There are two very important reasons for linking your posts together:
1. It keeps the reader on your site and makes it more likely they will read more of your posts. The more they read, the more page views you get, which increases your blog traffic.
2. Search engines see posts that link to one another as better than a post that has no internal linking. Your post will rank higher in search engines. Ten posts about bread recipes that don’t link to one another aren’t as good in the eyes of search engines as ten posts about bread recipes that do link to one another.
Don’t go crazy – only link to other articles when it makes sense.
Pin on Pinterest
Pinterest is one of the top traffic sources for many blogs. When I sat through a Pinterest session at a recent conference, I was blown away.
Bob over at SeedTime Personal Finance showed us how he was using Pinterest to generate over 1,000,000 page views in a year to his website. HUGE!
I’m no expert on Pinterest, nor do I want to be. I bought my wife Katie a course on Pinterest, and she set everything up on my blog. I’m now getting 1,500 visits a month to my blog from Pinterest.
While that’s much less than the 80,000/month Bob is getting, that’s still 1,500 people a month I may never have reached. I could do much better, but Pinterest is not a high priority for me.
Melissa over at Blog Clarity has the Pinterest course I bought. It’s very inexpensive compared to how much time it would take you on your own to seek out a bunch of free information on becoming a Pinterest expert.
Help Other Bloggers
Are you more or less likely to help me because I’m giving you all this great information for free?
You got that right – you’re more likely to help me. That help might come in the form of:
• Telling people you know about my website
• Promoting me on your social media outlets (Facebook, Twitter, Pinterest, etc.)
• Sharing my content with others
• Linking to my blog from your blog
• Giving me a testimonial
• Referring me to someone you might meet in the future, even if it’s a year from now
A rising tide lifts all boats.
Other bloggers – even if they blog about the same topic – are not competition.
You wouldn’t believe how big the pie is, and there is plenty for everyone.

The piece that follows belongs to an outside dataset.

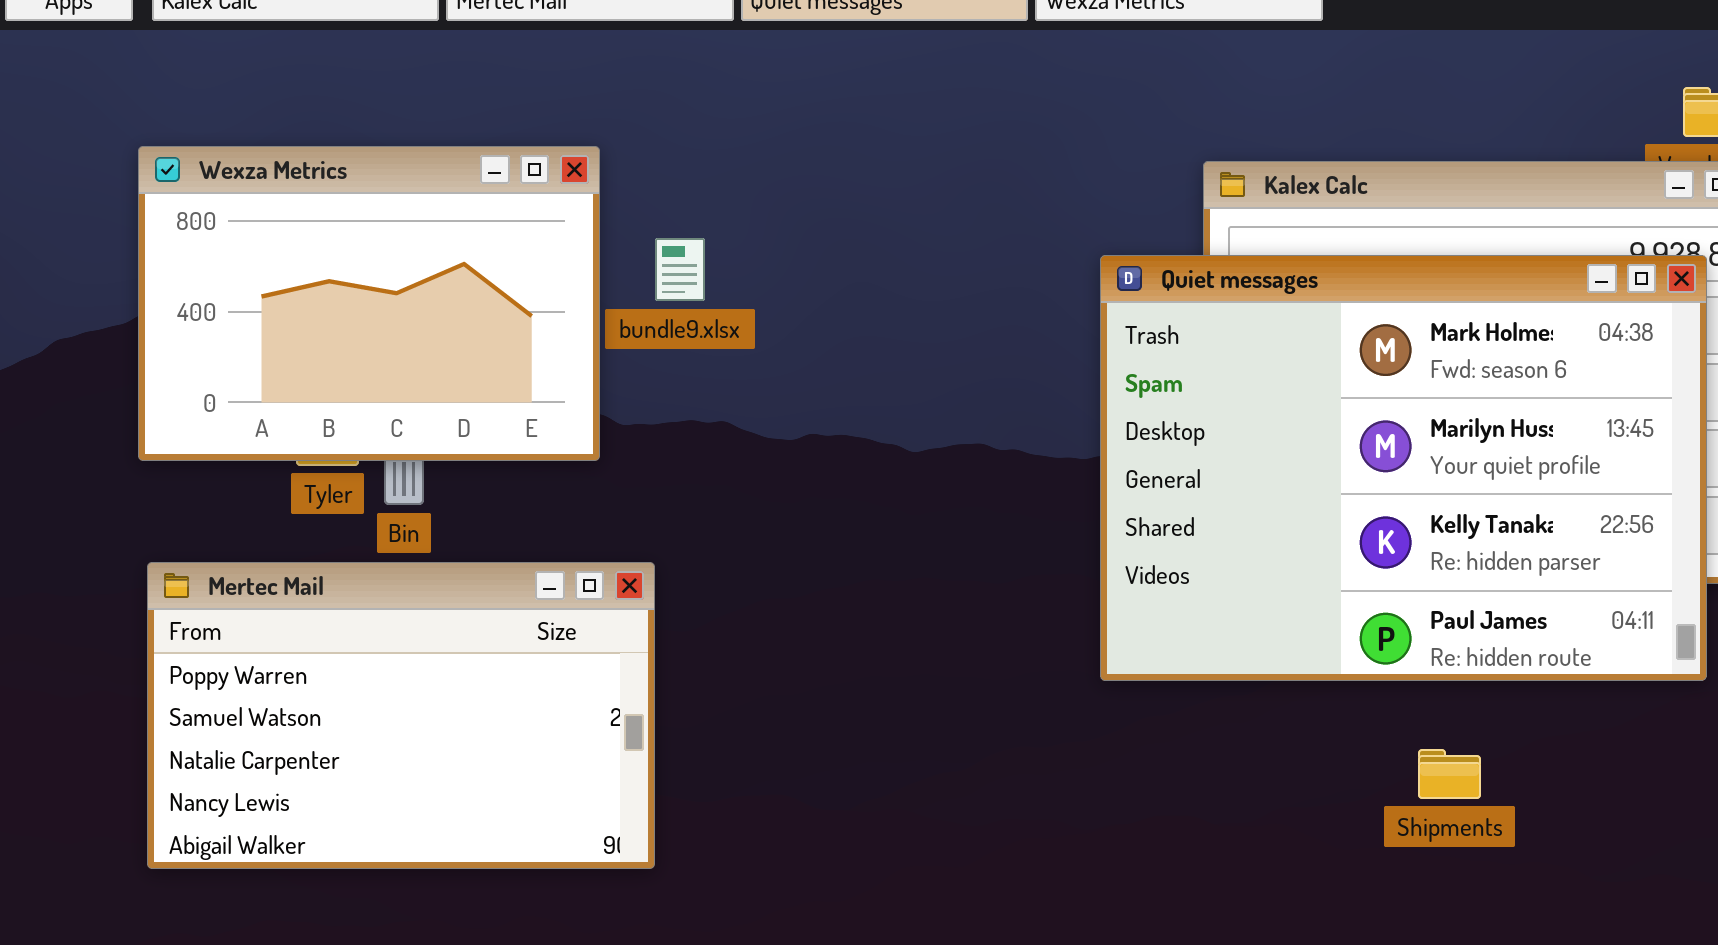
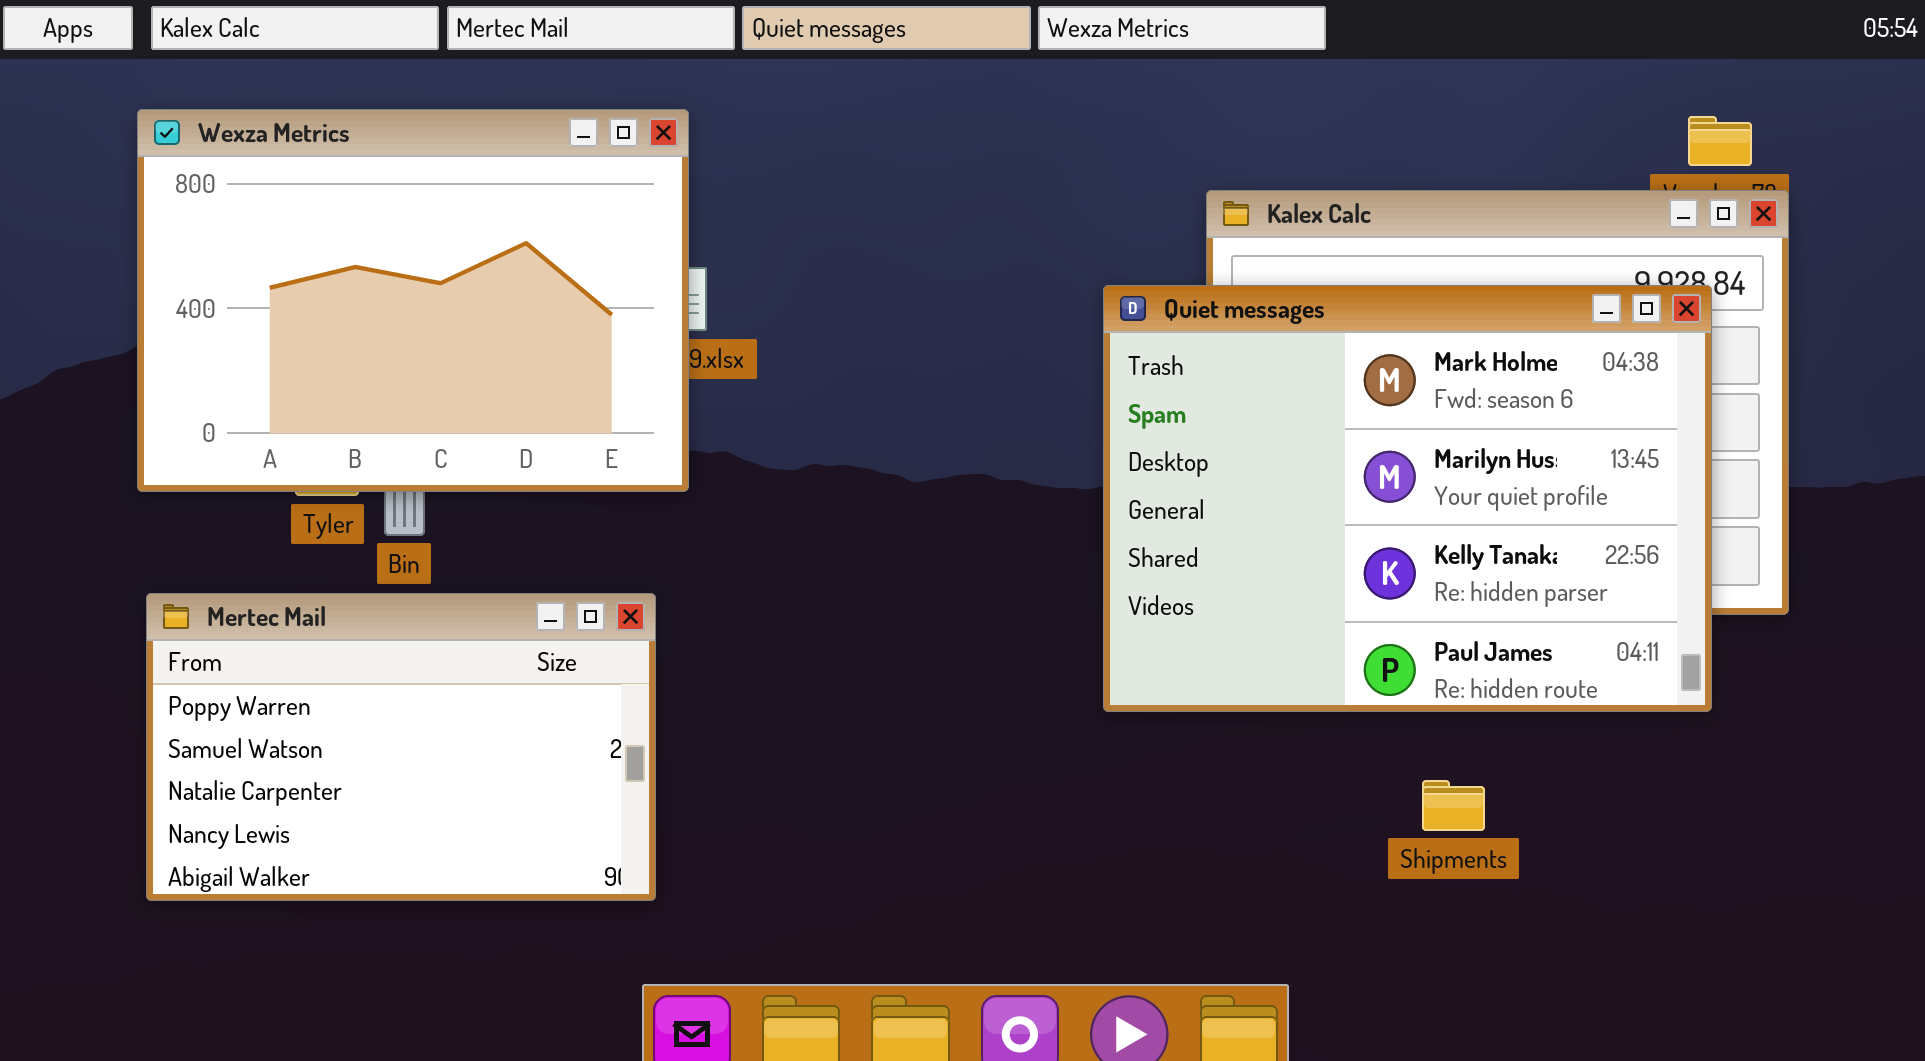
Wexza Metrics: [138,146,600,461] -> [137,109,689,492], resized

You can try to go it alone and not help anyone. The result will be it will take you 2-3 times longer to grow your blog. But if you sincerely set out to help others, they will, in turn, help you.
Warning: : When I say be sincere, I mean it. People can smell an insincere pitch a mile away. I was guilty of this when I first started blogging. If you start out becoming friends with other bloggers first, sometime in the future they will help you with your eBook launch, promoting your blog, your course, giving you an introduction to someone – whatever – because you’re friends.
A few months after I started blogging I went to a podcasting conference and ran into Philip Taylor (PT) of PTMoney.com. PT is a great guy. He introduced me to a bunch of people in the personal finance space that had been blogging and podcasting for years. He and I have become friends – I’ve even had him and his family over for dinner.
If PT ever asks me for help with anything, you can bet I will say yes. Because friends do that for one another.
Always give more than you get.
Action Items
A bunch more great of ideas, right? Let’s keep it simple.
1. Add social sharing buttons to your website
Hopefully, you’ve already added SumoMe to your website to start collecting email addresses. If you haven’t – go ahead and install it.
Add the free SumoMe Share tool so your visitors can share your content with their friends, family, and others. The more people share your site and content, the more viral traffic goes back to your site.
2. Identify one blogger you want to build a relationship with
Start following them on social (Facebook, Twitter, Instagram, Snapchat) and repost one piece of their content 1–2 times per week.
If you want to get gutsy, drop them an email just to say hello and tell them why you like them. Sincerity wins.
3. Install the Yoast SEO plugin in WordPress
Once you get this free plugin installed, it will help guide you in your writing of search-engine friendly blog posts.